The problem with the film isn’t Kyle himself, but Sniper’s presentation of his role in the
war in which he fights. The film never questions if all this violence,
bloodshed and death, plus the strain on one’s family back home, has any
justification if the war itself is all for nothing. The film shows the iconic
image of the World Trade Centre collapsing on 9/11 before Kyle ships off to
Iraq and the powerful image, which comes just before the image of the couple
taking their first dance at their wedding where Kyle and his soldiers receive
news of their deployment, strikes up an image of patriotism and protecting the
nation from harm.
But therein lies the problem: Iraq wasn’t about 9/11, was
it?
American Sniper
builds endlessly heroic sequences as Kyle defends his fellow soldiers, but the
soldier himself never questions his belief in America’s role in the Middle
East. Fleeting references to the pointlessness of the war are scant—his shell-shocked brother
says, “Fuck this place” before leaving to go back home and a brother-in-arms
writes of the senselessness of the war before he dies in combat—but each of the
questions arises more as a sign of weakness. American Sniper presents Kyle’s unwavering strength as a facet of
his valiant heroism, so this well-intentioned elevation of the character rings
phony when time hasn’t been kind to America’s mission in Iraq. It perpetuates a
myth that’s been debunked as opinions against Iraq turn and, more importantly,
turn over some perceived evidence used to fuel the fight. Sniper feels out of touch with reality in a cinemascape that seen
the likes of films that interrogate the futility of war, such as Kathryn
Bigelow’s The Hurt Locker, or when the larger cultural consensus agrees that going to Iraq was a false war. American Sniper tries to validate the war under a veil of patriotism and it just rings false.
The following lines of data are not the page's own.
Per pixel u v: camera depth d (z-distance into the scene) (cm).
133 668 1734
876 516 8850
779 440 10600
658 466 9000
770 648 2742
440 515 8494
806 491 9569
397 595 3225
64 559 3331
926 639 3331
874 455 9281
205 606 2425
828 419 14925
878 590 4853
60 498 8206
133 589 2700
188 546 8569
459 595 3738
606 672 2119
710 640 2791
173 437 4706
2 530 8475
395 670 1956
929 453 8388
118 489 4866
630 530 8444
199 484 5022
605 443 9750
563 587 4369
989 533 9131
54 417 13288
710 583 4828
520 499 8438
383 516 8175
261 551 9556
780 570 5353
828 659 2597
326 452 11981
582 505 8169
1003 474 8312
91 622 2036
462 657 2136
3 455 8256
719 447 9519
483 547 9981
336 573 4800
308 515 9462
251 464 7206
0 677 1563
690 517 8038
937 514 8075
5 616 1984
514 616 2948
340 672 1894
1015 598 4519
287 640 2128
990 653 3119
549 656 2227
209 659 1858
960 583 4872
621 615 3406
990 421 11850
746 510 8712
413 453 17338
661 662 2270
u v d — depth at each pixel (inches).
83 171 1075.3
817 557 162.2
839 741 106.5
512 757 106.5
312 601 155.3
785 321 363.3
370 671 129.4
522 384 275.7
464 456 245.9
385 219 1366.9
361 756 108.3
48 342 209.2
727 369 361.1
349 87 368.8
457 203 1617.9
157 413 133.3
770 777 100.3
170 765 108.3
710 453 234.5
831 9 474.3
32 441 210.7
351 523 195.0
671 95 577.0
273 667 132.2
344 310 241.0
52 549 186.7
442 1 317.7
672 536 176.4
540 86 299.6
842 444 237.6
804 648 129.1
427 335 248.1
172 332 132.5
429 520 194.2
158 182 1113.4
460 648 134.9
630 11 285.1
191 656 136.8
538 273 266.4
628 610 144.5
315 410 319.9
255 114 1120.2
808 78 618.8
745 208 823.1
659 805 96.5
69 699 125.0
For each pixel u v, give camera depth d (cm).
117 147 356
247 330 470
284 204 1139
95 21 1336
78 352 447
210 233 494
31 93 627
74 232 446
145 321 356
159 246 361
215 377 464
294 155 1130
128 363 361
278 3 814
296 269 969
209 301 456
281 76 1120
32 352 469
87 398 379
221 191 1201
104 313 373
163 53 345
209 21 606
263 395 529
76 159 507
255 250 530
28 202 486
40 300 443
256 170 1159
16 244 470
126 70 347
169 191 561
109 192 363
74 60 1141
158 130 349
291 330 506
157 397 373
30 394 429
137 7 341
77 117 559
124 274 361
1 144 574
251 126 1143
Iraq becomes a battlefield in American Sniper as if it’s the setting for a thrilling POV-video
game. The only tangible motivation behind all these kills is a growing rivalry
between Kyle and an Iraqi sniper named Mustafa (Sammy Sheik). Mustafa never
says a word in a film—he simply sneers silently like an agent of evil—and his
characterization is the film’s grossest slip into us/them othering as it pits
Kyle and the soldiers against stock-type adversaries. The rivalry between Kyle
and Mustafa actually belittles Kyle’s valour, for it makes his return trips to
Iraq to settle the score and squash out this Olympic marksman feel like nothing
more than a good old-fashioned pissing match between two bucks at the rodeo.
The film adds a revenge twist to validate the climax of Kyle’s showdown with
Mustafa, but it’s undercut with the overriding personal victory that follows
the bullet along its lame CGI sail from Kyle’s barrel and into Mustafa’s head.
American Sniper,
cheesy bullet aside, has some of the most visceral kills in recent war films, but, again, that's problematic of the film's reluctance to deconstruct an American cultural mindset that thrives on gun violence. Despite the lack of analysis
or depth in the screenplay by Jason Hall (Paranoia),
Eastwood delivers a few bravura action sequences that are genuinely intense
feats of cinema. The climactic sandstorm, for one, is a dizzying realization of
the hell of war, while the most gripping sequence sees Taya on the phone with
Kyle when his team faces an ambush, and she’s left alone with the traumatic
suspense her husband might be dead. These two moments, plus Cooper’s strong
performance, illustrate how American
Sniper undoubtedly has moments of greatness and prove that there’s a
genuine craft and dramatic heft to the film.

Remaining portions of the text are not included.